Alors nous comprenons que nous tournons nos regards vers Jésus, puisque nous aussi nous sommes de ceux à qui Marie Madeleine est envoyée. Elle a fait de grands voyages semble-t-il pour qu’elle soit ici à Vézelay, pour qu’elle ait été à Aigues-Mortes, pour qu’elle ait été à la Sainte-Baume. Elle a fait grand voyage et cela ne devrait pas nous étonner, l’Évangile est fait pour voyager, mais il ne voyage jamais tout seul, il voyage parce que des hommes et des femmes porteurs de cette Bonne Nouvelle eux-mêmes voyagent. Et donc c’est à nous que Marie Madeleine fait cette annonce extraordinaire. Nous sommes ceux à qui parle Marie Madeleine et à qui elle a dit : « J’ai vu le Seigneur ».
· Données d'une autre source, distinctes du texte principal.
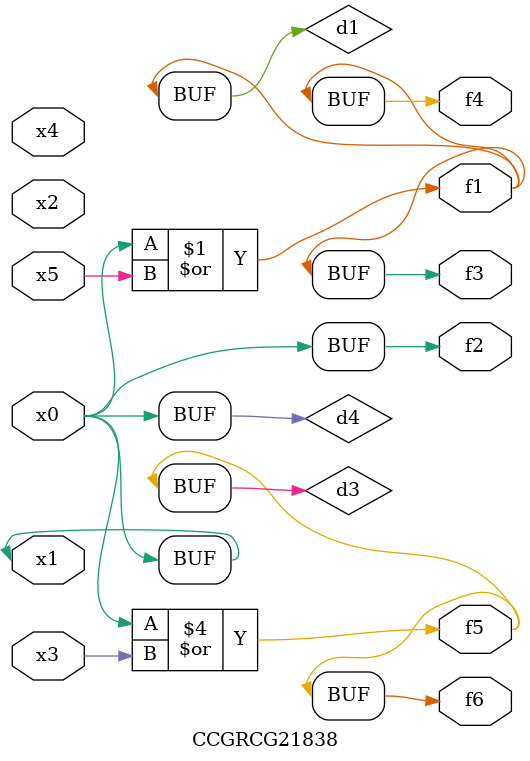
<source format=v>
module CCGRCG21838(
	input x0, x1, x2, x3, x4, x5,
	output f1, f2, f3, f4, f5, f6
);

	wire d1, d2, d3, d4;

	or (d1, x0, x5);
	xnor (d2, x1, x4);
	or (d3, x0, x3);
	buf (d4, x0, x1);
	assign f1 = d1;
	assign f2 = d4;
	assign f3 = d1;
	assign f4 = d1;
	assign f5 = d3;
	assign f6 = d3;
endmodule

</source>
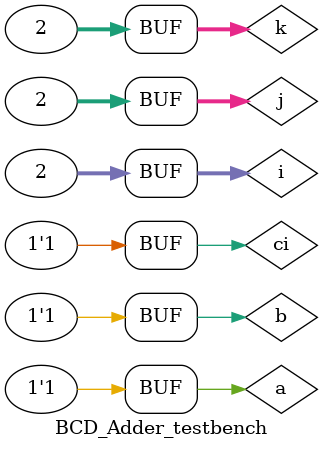
<source format=sv>
module BCD_Adder(input logic ci,b,a, output logic s,c0);
    assign s = b ^ a ^ ci;
    assign c0 = (b ^ a) ? ci : b;
endmodule
//In this testbench I test for all values to be correct. My assert
//i + j + k == s + c0 * 2 is never false, which is the value I need 
//to be true inorder for the the module to be correct.
module BCD_Adder_testbench();
    logic ci,a,b,s,c0;
    integer i,j,k;

    BCD_Adder DUT(ci,a,b,s,c0);
    initial 
    begin
        $display("b:a:ci    s:c0");    
    end

    initial 
    begin
        b = 0;a = 0;ci = 0;
        for(i = 0; i < 2; i++)
        begin
            $monitor("%b%b%b       %b%b",b,a,ci,c0,s);
            b = i;#10;
            for(j = 0; j < 2; j++)
            begin
                $monitor("%b%b%b       %b%b",b,a,ci,c0,s);
                a = j;#10;
                for(k = 0; k < 2; k++)
                begin
                    $monitor("%b%b%b       %b%b",b,a,ci,c0,s);
                    ci = k;#10;
                    assert(ci + b + a == s + c0 * 2);
                end
            end
        end
    end
endmodule
</source>
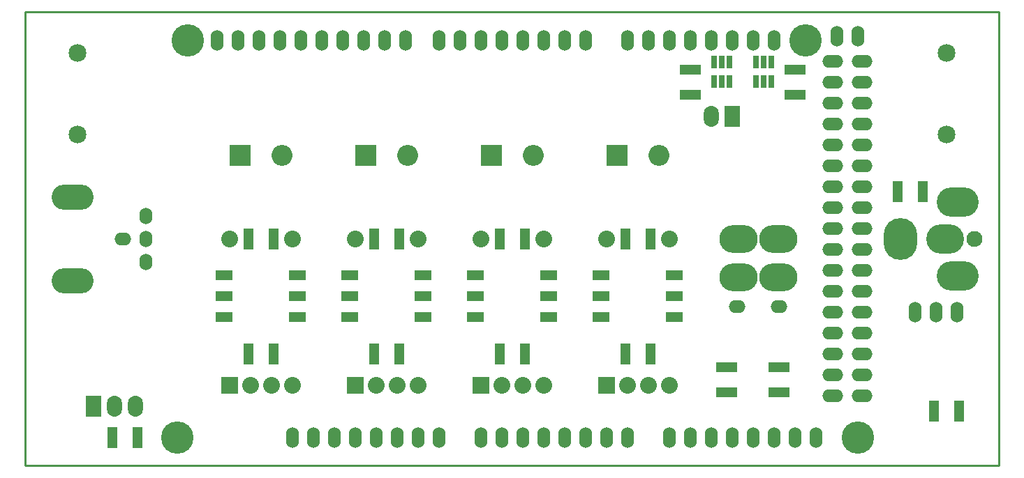
<source format=gbs>
G04 #@! TF.FileFunction,Soldermask,Bot*
%FSLAX46Y46*%
G04 Gerber Fmt 4.6, Leading zero omitted, Abs format (unit mm)*
G04 Created by KiCad (PCBNEW 0.201601280801+6517~42~ubuntu14.04.1-product) date Tue 09 Feb 2016 11:09:55 AM EST*
%MOMM*%
G01*
G04 APERTURE LIST*
%ADD10C,0.100000*%
%ADD11C,0.228600*%
%ADD12O,1.854200X2.540000*%
%ADD13R,1.854200X2.540000*%
%ADD14R,0.762000X1.534160*%
%ADD15R,1.270000X2.540000*%
%ADD16R,2.540000X1.270000*%
%ADD17C,1.930400*%
%ADD18O,4.572000X3.556000*%
%ADD19O,4.064000X5.080000*%
%ADD20O,5.080000X3.556000*%
%ADD21O,1.524000X2.540000*%
%ADD22C,3.937000*%
%ADD23O,2.540000X1.524000*%
%ADD24O,5.080000X3.048000*%
%ADD25O,2.032000X1.524000*%
%ADD26O,1.524000X2.032000*%
%ADD27O,4.648200X3.378200*%
%ADD28R,2.540000X2.540000*%
%ADD29O,2.540000X2.540000*%
%ADD30R,2.032000X2.032000*%
%ADD31C,2.032000*%
%ADD32R,2.032000X1.270000*%
%ADD33C,2.159000*%
G04 APERTURE END LIST*
D10*
D11*
X211455000Y-75311000D02*
X93345000Y-75311000D01*
X211455000Y-130429000D02*
X211455000Y-75311000D01*
X93345000Y-130429000D02*
X211455000Y-130429000D01*
X93345000Y-75311000D02*
X93345000Y-130429000D01*
D12*
X104140000Y-123190000D03*
X106680000Y-123190000D03*
D13*
X101600000Y-123190000D03*
D14*
X178749960Y-83748880D03*
X177800000Y-83748880D03*
X176850040Y-83748880D03*
X176850040Y-81351120D03*
X177800000Y-81351120D03*
X178749960Y-81351120D03*
X183829960Y-83748880D03*
X182880000Y-83748880D03*
X181930040Y-83748880D03*
X181930040Y-81351120D03*
X182880000Y-81351120D03*
X183829960Y-81351120D03*
D15*
X135636000Y-116840000D03*
X138684000Y-116840000D03*
D16*
X178435000Y-118491000D03*
X178435000Y-121539000D03*
X184785000Y-121539000D03*
X184785000Y-118491000D03*
D15*
X120396000Y-102870000D03*
X123444000Y-102870000D03*
D16*
X186690000Y-82296000D03*
X186690000Y-85344000D03*
X173990000Y-82296000D03*
X173990000Y-85344000D03*
D15*
X106934000Y-127000000D03*
X103886000Y-127000000D03*
X206629000Y-123825000D03*
X203581000Y-123825000D03*
X199136000Y-97155000D03*
X202184000Y-97155000D03*
D17*
X208457800Y-102870000D03*
D18*
X204952600Y-102870000D03*
D19*
X199466200Y-102870000D03*
D20*
X206451200Y-98374200D03*
X206451200Y-107365800D03*
D21*
X203835000Y-111760000D03*
X206375000Y-111760000D03*
X201295000Y-111760000D03*
D15*
X150876000Y-116840000D03*
X153924000Y-116840000D03*
D22*
X111760000Y-127000000D03*
X113030000Y-78740000D03*
X194310000Y-127000000D03*
X187960000Y-78740000D03*
D21*
X125730000Y-127000000D03*
X128270000Y-127000000D03*
X130810000Y-127000000D03*
X133350000Y-127000000D03*
X135890000Y-127000000D03*
X138430000Y-127000000D03*
X140970000Y-127000000D03*
X143510000Y-127000000D03*
X148590000Y-127000000D03*
X151130000Y-127000000D03*
X153670000Y-127000000D03*
X156210000Y-127000000D03*
X158750000Y-127000000D03*
X161290000Y-127000000D03*
X163830000Y-127000000D03*
X166370000Y-127000000D03*
X171450000Y-127000000D03*
X173990000Y-127000000D03*
X176530000Y-127000000D03*
X179070000Y-127000000D03*
X181610000Y-127000000D03*
X184150000Y-127000000D03*
X186690000Y-127000000D03*
X189230000Y-127000000D03*
X116586000Y-78740000D03*
X119126000Y-78740000D03*
X121666000Y-78740000D03*
X124206000Y-78740000D03*
X126746000Y-78740000D03*
X129286000Y-78740000D03*
X131826000Y-78740000D03*
X134366000Y-78740000D03*
X136906000Y-78740000D03*
X139446000Y-78740000D03*
X143510000Y-78740000D03*
X161290000Y-78740000D03*
X158750000Y-78740000D03*
X156210000Y-78740000D03*
X153670000Y-78740000D03*
X151130000Y-78740000D03*
X148590000Y-78740000D03*
X146050000Y-78740000D03*
X166370000Y-78740000D03*
X168910000Y-78740000D03*
X171450000Y-78740000D03*
X173990000Y-78740000D03*
X176530000Y-78740000D03*
X179070000Y-78740000D03*
X181610000Y-78740000D03*
X184150000Y-78740000D03*
X191770000Y-78232000D03*
X194310000Y-78232000D03*
D23*
X191262000Y-81280000D03*
X194818000Y-81280000D03*
X191262000Y-83820000D03*
X194818000Y-83820000D03*
X191262000Y-86360000D03*
X194818000Y-86360000D03*
X191262000Y-88900000D03*
X194818000Y-88900000D03*
X191262000Y-91440000D03*
X194818000Y-91440000D03*
X191262000Y-93980000D03*
X194818000Y-93980000D03*
X191262000Y-96520000D03*
X194818000Y-96520000D03*
X191262000Y-99060000D03*
X194818000Y-99060000D03*
X191262000Y-101600000D03*
X194818000Y-101600000D03*
X191262000Y-104140000D03*
X194818000Y-104140000D03*
X191262000Y-106680000D03*
X194818000Y-106680000D03*
X191262000Y-109220000D03*
X194818000Y-109220000D03*
X191262000Y-111760000D03*
X194818000Y-111760000D03*
X191262000Y-114300000D03*
X194818000Y-114300000D03*
X191262000Y-116840000D03*
X194818000Y-116840000D03*
X191262000Y-119380000D03*
X194818000Y-119380000D03*
X191262000Y-121920000D03*
X194818000Y-121920000D03*
D15*
X135636000Y-102870000D03*
X138684000Y-102870000D03*
X150876000Y-102870000D03*
X153924000Y-102870000D03*
D12*
X176530000Y-88011000D03*
D13*
X179070000Y-88011000D03*
D24*
X99060000Y-107950000D03*
X99060000Y-97790000D03*
D25*
X105156000Y-102870000D03*
D26*
X107950000Y-102870000D03*
X107950000Y-100076000D03*
X107950000Y-105664000D03*
D27*
X179844700Y-107569000D03*
X179844700Y-102870000D03*
X184645300Y-102870000D03*
X184645300Y-107569000D03*
D25*
X184785000Y-111125000D03*
X179705000Y-111125000D03*
D15*
X120396000Y-116840000D03*
X123444000Y-116840000D03*
X166116000Y-102870000D03*
X169164000Y-102870000D03*
X166116000Y-116840000D03*
X169164000Y-116840000D03*
D28*
X119380000Y-92710000D03*
D29*
X124460000Y-92710000D03*
D28*
X134620000Y-92710000D03*
D29*
X139700000Y-92710000D03*
D28*
X149860000Y-92710000D03*
D29*
X154940000Y-92710000D03*
D28*
X165100000Y-92710000D03*
D29*
X170180000Y-92710000D03*
D30*
X163830000Y-120650000D03*
D31*
X166370000Y-120650000D03*
X168910000Y-120650000D03*
X171450000Y-120650000D03*
X171450000Y-102870000D03*
X163830000Y-102870000D03*
D30*
X148590000Y-120650000D03*
D31*
X151130000Y-120650000D03*
X153670000Y-120650000D03*
X156210000Y-120650000D03*
X156210000Y-102870000D03*
X148590000Y-102870000D03*
D30*
X133350000Y-120650000D03*
D31*
X135890000Y-120650000D03*
X138430000Y-120650000D03*
X140970000Y-120650000D03*
X140970000Y-102870000D03*
X133350000Y-102870000D03*
D30*
X118110000Y-120650000D03*
D31*
X120650000Y-120650000D03*
X123190000Y-120650000D03*
X125730000Y-120650000D03*
X125730000Y-102870000D03*
X118110000Y-102870000D03*
D32*
X126365000Y-107315000D03*
X126365000Y-109855000D03*
X126365000Y-112395000D03*
X117475000Y-112395000D03*
X117475000Y-109855000D03*
X117475000Y-107315000D03*
X141605000Y-107315000D03*
X141605000Y-109855000D03*
X141605000Y-112395000D03*
X132715000Y-112395000D03*
X132715000Y-109855000D03*
X132715000Y-107315000D03*
X156845000Y-107315000D03*
X156845000Y-109855000D03*
X156845000Y-112395000D03*
X147955000Y-112395000D03*
X147955000Y-109855000D03*
X147955000Y-107315000D03*
X172085000Y-107315000D03*
X172085000Y-109855000D03*
X172085000Y-112395000D03*
X163195000Y-112395000D03*
X163195000Y-109855000D03*
X163195000Y-107315000D03*
D33*
X205105000Y-80264000D03*
X205105000Y-90170000D03*
X99695000Y-90170000D03*
X99695000Y-80264000D03*
M02*

</source>
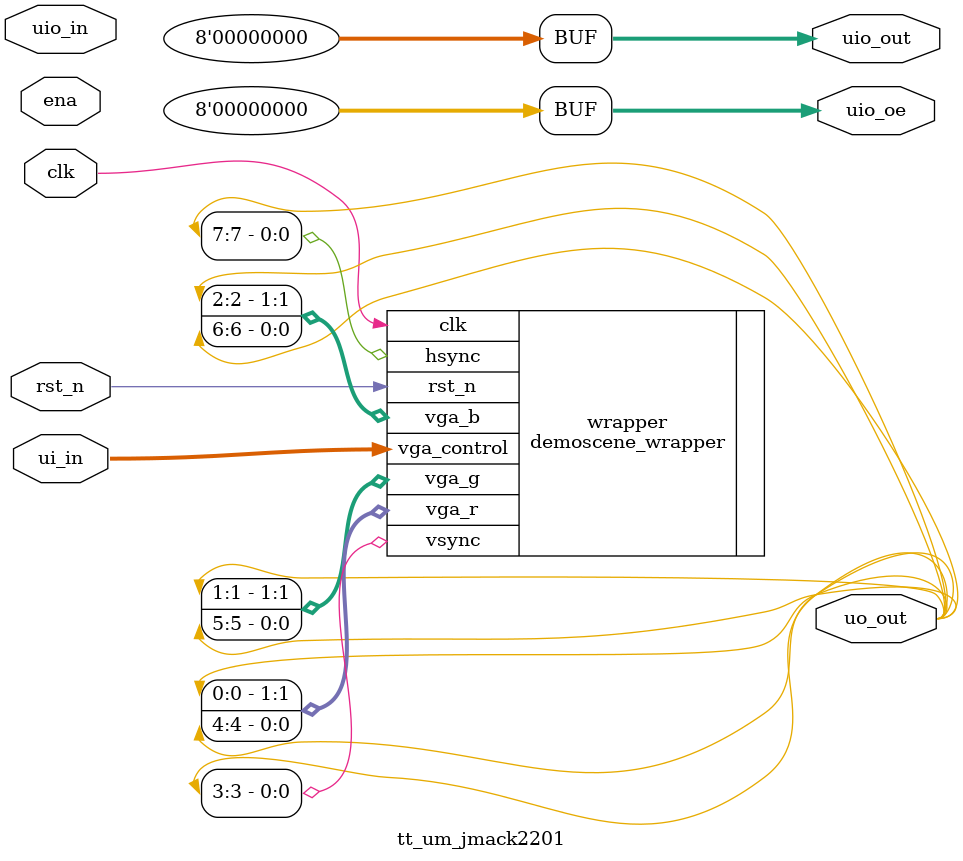
<source format=v>
/*
 * Copyright (c) 2024 Jacob Mack
 * SPDX-License-Identifier: Apache-2.0
 */

`default_nettype none

module tt_um_jmack2201 (
    input  wire [7:0] ui_in,    // Dedicated inputs
    output wire [7:0] uo_out,   // Dedicated outputs
    input  wire [7:0] uio_in,   // IOs: Input path
    output wire [7:0] uio_out,  // IOs: Output path
    output wire [7:0] uio_oe,   // IOs: Enable path (active high: 0=input, 1=output)
    input  wire       ena,      // always 1 when the design is powered, so you can ignore it
    input  wire       clk,      // clock
    input  wire       rst_n     // reset_n - low to reset
);

  // All output pins must be assigned. If not used, assign to 0.
  assign uio_out = 0;
  assign uio_oe = 0;

  demoscene_wrapper wrapper(
    .clk(clk),
    .rst_n(rst_n),
    .vga_control(ui_in),
    .vga_r({uo_out[0],uo_out[4]}),
    .vga_g({uo_out[1],uo_out[5]}),
    .vga_b({uo_out[2],uo_out[6]}),
    .vsync(uo_out[3]),
    .hsync(uo_out[7])
  );

  // List all unused inputs to prevent warnings
  wire _unused = &{ena, ui_in, uio_in};

endmodule

</source>
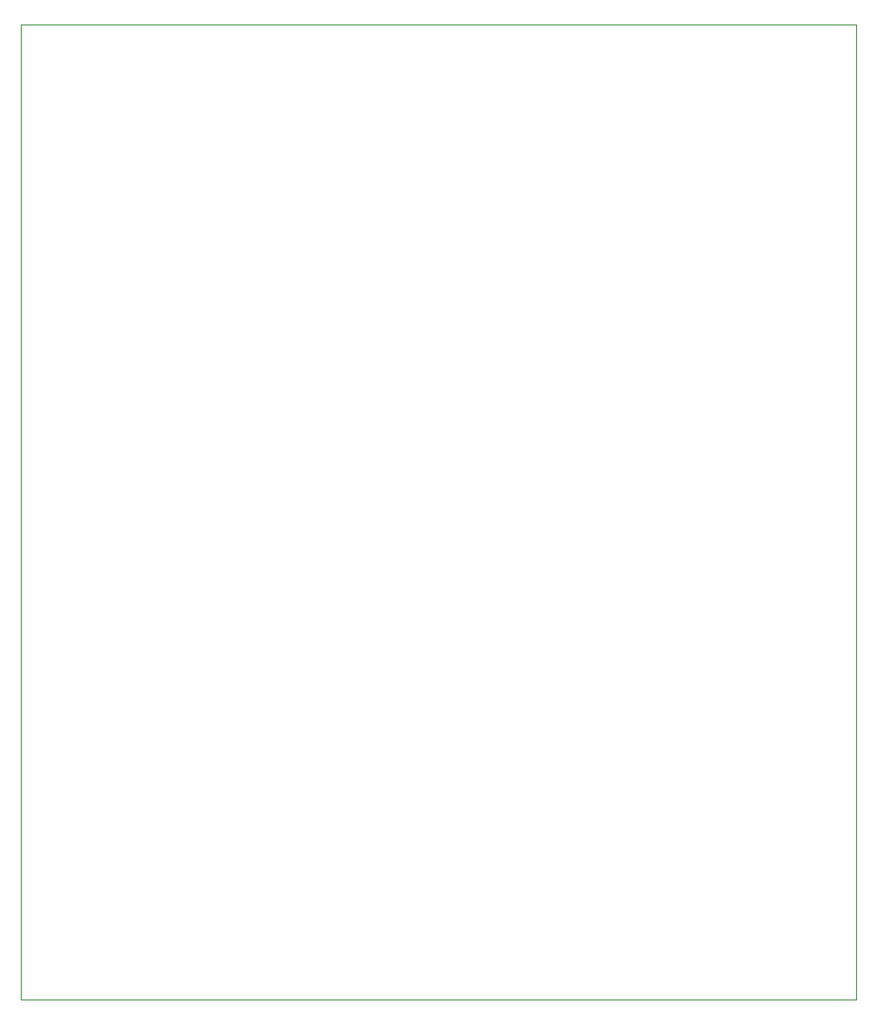
<source format=gbr>
%TF.GenerationSoftware,KiCad,Pcbnew,8.0.6*%
%TF.CreationDate,2025-08-08T18:32:04+02:00*%
%TF.ProjectId,arduinojoystick controlling,61726475-696e-46f6-9a6f-79737469636b,rev?*%
%TF.SameCoordinates,Original*%
%TF.FileFunction,Profile,NP*%
%FSLAX46Y46*%
G04 Gerber Fmt 4.6, Leading zero omitted, Abs format (unit mm)*
G04 Created by KiCad (PCBNEW 8.0.6) date 2025-08-08 18:32:04*
%MOMM*%
%LPD*%
G01*
G04 APERTURE LIST*
%TA.AperFunction,Profile*%
%ADD10C,0.050000*%
%TD*%
G04 APERTURE END LIST*
D10*
X10500000Y-16500000D02*
X88500000Y-16500000D01*
X88500000Y-107500000D01*
X10500000Y-107500000D01*
X10500000Y-16500000D01*
M02*

</source>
Si nous sommes ce matin dans cette église, dans cette basilique, c’est pour entendre de nouveau cette Parole à nous adressée. Et nous savons que tout tournés vers le Seigneur comme nous le sommes, tout tournés vers sa Parole que nous venons d’entendre, tout tournés vers l’Eucharistie que nous allons célébrer, centrés sur Lui, sur le don de sa vie, sa Parole, ses actions, sa souffrance, sa mort et sa résurrection, si nous sommes ainsi tout tournés vers lui c’est pour aller à la rencontre de nos frères. Tant d’hommes et de femmes depuis des siècles se sont ainsi tournés vers les plus pauvres pour les accueillir, vers les étrangers pour les introduire dans une société qui n’était pas la leur au départ, vers les enfants, les jeunes qu’il faut éduquer, vers les malades qu’il faut soigner ou accompagner jusqu’à l’heure de leur mort naturelle, vers tous ceux qui sont en recherche de lui. Tant d’hommes et de femmes depuis tant de siècles n’ont cessé d’avoir le regard tourné vers Jésus pour le tourner vers ceux qui attendent tout de lui.

Il nous est demandé aujourd’hui de vivre ce mystère d’un amour tout entier tourné vers le Seigneur et tout entier tourné vers les frères qui l’attendent.